■ Work task ■
Can you convert the extracted text in the rows below into a Markdown table with two columns, No. and Text, giving each nonblank line its own number in order and leaving the pictures out?

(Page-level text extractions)
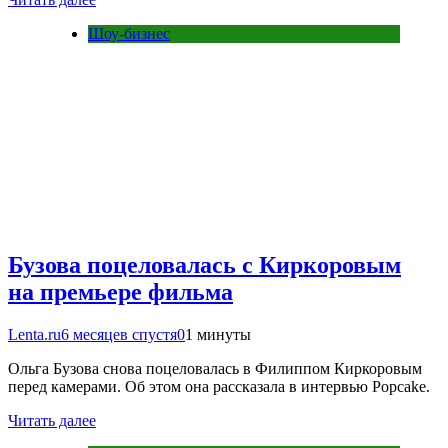
Шоу-бизнес
Бузова поцеловалась с Киркоровым
на премьере фильма
Lenta.ru
6 месяцев спустя
0
1 минуты
Ольга Бузова снова поцеловалась в Филиппом Киркоровым
перед камерами. Об этом она рассказала в интервью Popcake.
Читать далее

■ Answer for this exercise ■
| No. | Text |
|---|---|
| 1 | Шоу-бизнес |
| 2 | Бузова поцеловалась с Киркоровым |
| 3 | на премьере фильма |
| 4 | Lenta.ru |
| 5 | 6 месяцев спустя |
| 6 | 0 |
| 7 | 1 минуты |
| 8 | Ольга Бузова снова поцеловалась в Филиппом Киркоровым |
| 9 | перед камерами. Об этом она рассказала в интервью Popcake. |
| 10 | Читать далее |